When you reach the records below, output each one exactly.

◇ ◇ ◇

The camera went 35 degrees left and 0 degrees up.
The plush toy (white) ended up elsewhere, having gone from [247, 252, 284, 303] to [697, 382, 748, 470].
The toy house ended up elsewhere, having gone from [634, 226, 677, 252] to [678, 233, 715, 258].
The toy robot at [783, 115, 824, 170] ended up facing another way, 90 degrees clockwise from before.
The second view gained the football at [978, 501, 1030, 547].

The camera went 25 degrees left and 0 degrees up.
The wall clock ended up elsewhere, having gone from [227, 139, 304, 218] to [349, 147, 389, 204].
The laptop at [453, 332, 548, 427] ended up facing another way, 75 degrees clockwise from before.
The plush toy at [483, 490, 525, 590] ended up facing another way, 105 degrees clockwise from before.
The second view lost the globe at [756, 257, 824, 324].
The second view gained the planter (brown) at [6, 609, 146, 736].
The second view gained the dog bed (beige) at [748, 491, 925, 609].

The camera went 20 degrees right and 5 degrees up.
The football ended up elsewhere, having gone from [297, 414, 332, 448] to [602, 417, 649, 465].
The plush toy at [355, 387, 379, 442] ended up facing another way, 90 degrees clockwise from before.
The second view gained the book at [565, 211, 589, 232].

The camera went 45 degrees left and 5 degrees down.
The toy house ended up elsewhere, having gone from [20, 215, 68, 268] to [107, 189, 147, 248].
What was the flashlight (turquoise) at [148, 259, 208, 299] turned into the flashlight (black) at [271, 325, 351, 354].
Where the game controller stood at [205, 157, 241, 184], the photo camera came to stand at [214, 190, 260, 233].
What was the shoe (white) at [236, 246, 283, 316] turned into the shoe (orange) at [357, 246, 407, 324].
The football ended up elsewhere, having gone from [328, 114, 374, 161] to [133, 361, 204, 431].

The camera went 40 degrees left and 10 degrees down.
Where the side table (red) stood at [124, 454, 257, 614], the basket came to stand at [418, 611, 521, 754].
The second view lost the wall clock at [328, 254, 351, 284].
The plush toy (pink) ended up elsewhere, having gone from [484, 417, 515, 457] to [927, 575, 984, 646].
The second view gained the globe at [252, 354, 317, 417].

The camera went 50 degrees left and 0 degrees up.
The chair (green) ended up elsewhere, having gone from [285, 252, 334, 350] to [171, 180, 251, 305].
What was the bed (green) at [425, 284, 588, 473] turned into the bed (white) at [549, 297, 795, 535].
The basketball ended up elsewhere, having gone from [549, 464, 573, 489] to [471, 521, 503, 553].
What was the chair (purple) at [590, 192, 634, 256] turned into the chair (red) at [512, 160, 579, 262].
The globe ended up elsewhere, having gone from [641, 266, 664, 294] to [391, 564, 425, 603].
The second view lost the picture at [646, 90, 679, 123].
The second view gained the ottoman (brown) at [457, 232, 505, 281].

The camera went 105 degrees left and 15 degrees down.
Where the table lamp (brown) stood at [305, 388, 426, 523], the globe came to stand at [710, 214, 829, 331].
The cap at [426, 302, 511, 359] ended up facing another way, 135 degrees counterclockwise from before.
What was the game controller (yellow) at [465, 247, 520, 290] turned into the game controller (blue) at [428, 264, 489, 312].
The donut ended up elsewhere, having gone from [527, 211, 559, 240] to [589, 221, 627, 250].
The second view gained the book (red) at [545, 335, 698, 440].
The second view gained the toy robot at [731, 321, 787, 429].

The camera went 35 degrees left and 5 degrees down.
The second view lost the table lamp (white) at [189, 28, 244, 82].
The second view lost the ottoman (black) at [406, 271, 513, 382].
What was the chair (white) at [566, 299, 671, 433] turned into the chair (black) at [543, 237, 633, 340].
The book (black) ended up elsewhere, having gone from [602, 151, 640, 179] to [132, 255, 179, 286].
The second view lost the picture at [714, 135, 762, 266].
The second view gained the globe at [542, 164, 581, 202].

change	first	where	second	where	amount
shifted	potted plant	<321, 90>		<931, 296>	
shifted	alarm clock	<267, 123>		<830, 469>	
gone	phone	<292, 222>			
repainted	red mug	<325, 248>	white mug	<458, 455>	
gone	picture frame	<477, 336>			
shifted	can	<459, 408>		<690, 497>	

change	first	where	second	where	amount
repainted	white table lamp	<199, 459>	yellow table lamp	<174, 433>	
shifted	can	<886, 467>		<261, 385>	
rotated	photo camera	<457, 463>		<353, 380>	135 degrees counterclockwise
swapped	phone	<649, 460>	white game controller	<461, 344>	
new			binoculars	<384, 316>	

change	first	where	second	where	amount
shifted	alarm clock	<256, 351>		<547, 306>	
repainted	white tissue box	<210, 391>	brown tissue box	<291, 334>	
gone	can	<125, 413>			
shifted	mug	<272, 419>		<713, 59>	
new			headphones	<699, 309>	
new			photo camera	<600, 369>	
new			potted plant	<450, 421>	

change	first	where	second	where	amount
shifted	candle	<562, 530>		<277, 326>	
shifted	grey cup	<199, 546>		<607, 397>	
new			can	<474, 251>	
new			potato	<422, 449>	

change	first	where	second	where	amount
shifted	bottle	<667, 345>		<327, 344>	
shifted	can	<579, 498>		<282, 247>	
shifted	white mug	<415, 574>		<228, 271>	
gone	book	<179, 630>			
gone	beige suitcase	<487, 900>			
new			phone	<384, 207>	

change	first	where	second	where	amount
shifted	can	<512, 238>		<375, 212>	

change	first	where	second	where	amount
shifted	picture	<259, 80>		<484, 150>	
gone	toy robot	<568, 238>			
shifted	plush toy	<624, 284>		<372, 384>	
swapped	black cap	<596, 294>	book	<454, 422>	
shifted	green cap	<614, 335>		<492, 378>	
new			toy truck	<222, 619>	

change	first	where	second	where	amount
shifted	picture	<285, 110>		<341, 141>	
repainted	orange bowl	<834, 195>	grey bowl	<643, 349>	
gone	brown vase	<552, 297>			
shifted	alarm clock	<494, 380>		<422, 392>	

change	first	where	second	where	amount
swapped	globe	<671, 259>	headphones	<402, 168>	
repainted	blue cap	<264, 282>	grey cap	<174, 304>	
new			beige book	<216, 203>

◇ ◇ ◇

#### Result below:
The camera went 35 degrees left and 0 degrees up.
The plush toy (white) ended up elsewhere, having gone from [247, 252, 284, 303] to [697, 382, 748, 470].
The toy house ended up elsewhere, having gone from [634, 226, 677, 252] to [678, 233, 715, 258].
The toy robot at [783, 115, 824, 170] ended up facing another way, 90 degrees clockwise from before.
The second view gained the football at [978, 501, 1030, 547].

The camera went 25 degrees left and 0 degrees up.
The wall clock ended up elsewhere, having gone from [227, 139, 304, 218] to [349, 147, 389, 204].
The laptop at [453, 332, 548, 427] ended up facing another way, 75 degrees clockwise from before.
The plush toy at [483, 490, 525, 590] ended up facing another way, 105 degrees clockwise from before.
The second view lost the globe at [756, 257, 824, 324].
The second view gained the planter (brown) at [6, 609, 146, 736].
The second view gained the dog bed (beige) at [748, 491, 925, 609].

The camera went 20 degrees right and 5 degrees up.
The football ended up elsewhere, having gone from [297, 414, 332, 448] to [602, 417, 649, 465].
The plush toy at [355, 387, 379, 442] ended up facing another way, 90 degrees clockwise from before.
The second view gained the book at [565, 211, 589, 232].

The camera went 45 degrees left and 5 degrees down.
The toy house ended up elsewhere, having gone from [20, 215, 68, 268] to [107, 189, 147, 248].
What was the flashlight (turquoise) at [148, 259, 208, 299] turned into the flashlight (black) at [271, 325, 351, 354].
Where the game controller stood at [205, 157, 241, 184], the photo camera came to stand at [214, 190, 260, 233].
What was the shoe (white) at [236, 246, 283, 316] turned into the shoe (orange) at [357, 246, 407, 324].
The football ended up elsewhere, having gone from [328, 114, 374, 161] to [133, 361, 204, 431].

The camera went 40 degrees left and 10 degrees down.
Where the side table (red) stood at [124, 454, 257, 614], the basket came to stand at [418, 611, 521, 754].
The second view lost the wall clock at [328, 254, 351, 284].
The plush toy (pink) ended up elsewhere, having gone from [484, 417, 515, 457] to [927, 575, 984, 646].
The second view gained the globe at [252, 354, 317, 417].

The camera went 50 degrees left and 0 degrees up.
The chair (green) ended up elsewhere, having gone from [285, 252, 334, 350] to [171, 180, 251, 305].
What was the bed (green) at [425, 284, 588, 473] turned into the bed (white) at [549, 297, 795, 535].
The basketball ended up elsewhere, having gone from [549, 464, 573, 489] to [471, 521, 503, 553].
What was the chair (purple) at [590, 192, 634, 256] turned into the chair (red) at [512, 160, 579, 262].
The globe ended up elsewhere, having gone from [641, 266, 664, 294] to [391, 564, 425, 603].
The second view lost the picture at [646, 90, 679, 123].
The second view gained the ottoman (brown) at [457, 232, 505, 281].

The camera went 105 degrees left and 15 degrees down.
Where the table lamp (brown) stood at [305, 388, 426, 523], the globe came to stand at [710, 214, 829, 331].
The cap at [426, 302, 511, 359] ended up facing another way, 135 degrees counterclockwise from before.
What was the game controller (yellow) at [465, 247, 520, 290] turned into the game controller (blue) at [428, 264, 489, 312].
The donut ended up elsewhere, having gone from [527, 211, 559, 240] to [589, 221, 627, 250].
The second view gained the book (red) at [545, 335, 698, 440].
The second view gained the toy robot at [731, 321, 787, 429].

The camera went 35 degrees left and 5 degrees down.
The second view lost the table lamp (white) at [189, 28, 244, 82].
The second view lost the ottoman (black) at [406, 271, 513, 382].
What was the chair (white) at [566, 299, 671, 433] turned into the chair (black) at [543, 237, 633, 340].
The book (black) ended up elsewhere, having gone from [602, 151, 640, 179] to [132, 255, 179, 286].
The second view lost the picture at [714, 135, 762, 266].
The second view gained the globe at [542, 164, 581, 202].

change	first	where	second	where	amount
shifted	potted plant	<321, 90>		<931, 296>	
shifted	alarm clock	<267, 123>		<830, 469>	
gone	phone	<292, 222>			
repainted	red mug	<325, 248>	white mug	<458, 455>	
gone	picture frame	<477, 336>			
shifted	can	<459, 408>		<690, 497>	

change	first	where	second	where	amount
repainted	white table lamp	<199, 459>	yellow table lamp	<174, 433>	
shifted	can	<886, 467>		<261, 385>	
rotated	photo camera	<457, 463>		<353, 380>	135 degrees counterclockwise
swapped	phone	<649, 460>	white game controller	<461, 344>	
new			binoculars	<384, 316>	

change	first	where	second	where	amount
shifted	alarm clock	<256, 351>		<547, 306>	
repainted	white tissue box	<210, 391>	brown tissue box	<291, 334>	
gone	can	<125, 413>			
shifted	mug	<272, 419>		<713, 59>	
new			headphones	<699, 309>	
new			photo camera	<600, 369>	
new			potted plant	<450, 421>	

change	first	where	second	where	amount
shifted	candle	<562, 530>		<277, 326>	
shifted	grey cup	<199, 546>		<607, 397>	
new			can	<474, 251>	
new			potato	<422, 449>	

change	first	where	second	where	amount
shifted	bottle	<667, 345>		<327, 344>	
shifted	can	<579, 498>		<282, 247>	
shifted	white mug	<415, 574>		<228, 271>	
gone	book	<179, 630>			
gone	beige suitcase	<487, 900>			
new			phone	<384, 207>	

change	first	where	second	where	amount
shifted	can	<512, 238>		<375, 212>	

change	first	where	second	where	amount
shifted	picture	<259, 80>		<484, 150>	
gone	toy robot	<568, 238>			
shifted	plush toy	<624, 284>		<372, 384>	
swapped	black cap	<596, 294>	book	<454, 422>	
shifted	green cap	<614, 335>		<492, 378>	
new			toy truck	<222, 619>	

change	first	where	second	where	amount
shifted	picture	<285, 110>		<341, 141>	
repainted	orange bowl	<834, 195>	grey bowl	<643, 349>	
gone	brown vase	<552, 297>			
shifted	alarm clock	<494, 380>		<422, 392>	

change	first	where	second	where	amount
swapped	globe	<671, 259>	headphones	<402, 168>	
repainted	blue cap	<264, 282>	grey cap	<174, 304>	
new			beige book	<216, 203>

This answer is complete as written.